Part 1 - vcf filters : p-value or score?

Troubleshooting - suite

I wrote a script to extract the MBQ (median base quality) value for the vcf file.

perl ~/Pando/subclone/scripts/extractMQB.pl pando_subclone_bamlist.vcf

This vcf file is Pando and subclone variants called together and not filtered for crap yet (/uufs/chpc.utah.edu/common/home/u6028866/Pando/subclone/variants/pando_subclone_variants/pando_subclone_bamlist.vcf).

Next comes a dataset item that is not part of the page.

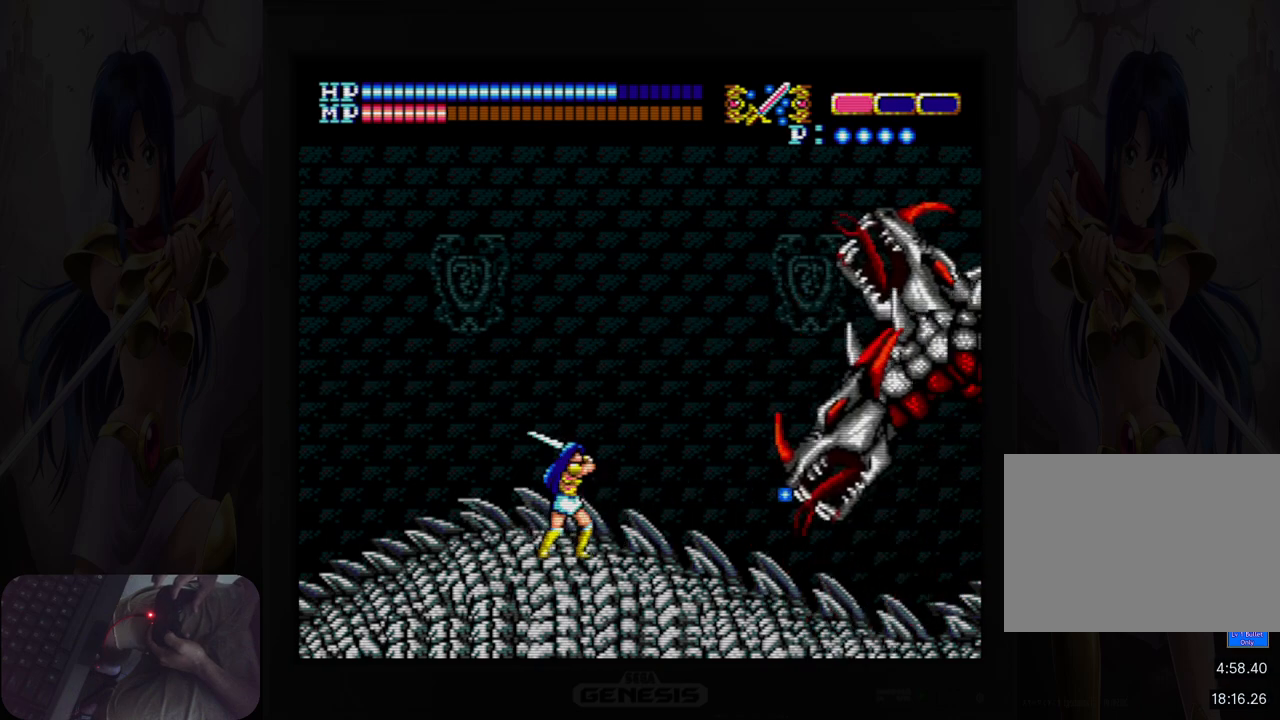
{"dt_ms": 500, "buttons": [], "events": [[100, "B", "down"], [150, "B", "up"]]}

I did the same for the two other scores that we filter as probabilities.
perl ~/Pando/subclone/scripts/extractBQB.pl pando_subclone_bamlist.vcf

knitr::opts_chunk$set(echo = TRUE)
# upload data
mbq <- read.table("/Users/rpineau3/Dropbox (GaTech)/BioSci-Ratcliff/Rozenn/4.PandoProject/11-field-lab-work/5-GBS/4_troubleshooting/MBQ.txt", sep = "\t")
bqb <- read.table("/Users/rpineau3/Dropbox (GaTech)/BioSci-Ratcliff/Rozenn/4.PandoProject/11-field-lab-work/5-GBS/4_troubleshooting/BQB.txt", sep = "\t")
rpb <- read.table("/Users/rpineau3/Dropbox (GaTech)/BioSci-Ratcliff/Rozenn/4.PandoProject/11-field-lab-work/5-GBS/4_troubleshooting/RPB.txt", sep = "\t")

# visualize MBQ
par(mfrow=c(1,2), family = "Times New Roman")
hist(mbq$V1, 50, main = "MBQ score", xlab = "MBQ score", col = "#ef3b2c")

mbq_scaled <- log10(mbq)
hist(mbq_scaled$V1, 50, main = "MBQ score (log10)", xlab = "MBQ score (log10)", col = "#f16913")

# visualize BQB
par(mfrow=c(1,2), family = "Times New Roman")
hist(bqb$V1, 50, main = "BQB score", xlab = "BQB score", col = "#ef3b2c")

bqb_scaled <- log10(bqb)
hist(bqb_scaled$V1, 50, main = "BQB score (log10)", xlab = "BQB score (log10)", col = "#f16913")

# visualize RPB
par(mfrow=c(1,2), family = "Times New Roman")
hist(rpb$V1, 50, main = "RPB score", xlab = "RPB score", col = "#ef3b2c")

rpb_scaled <- log10(rpb)
hist(rpb_scaled$V1, 50, main = "RPB score (log10)", xlab = "RPB score (log10)", col = "#f16913")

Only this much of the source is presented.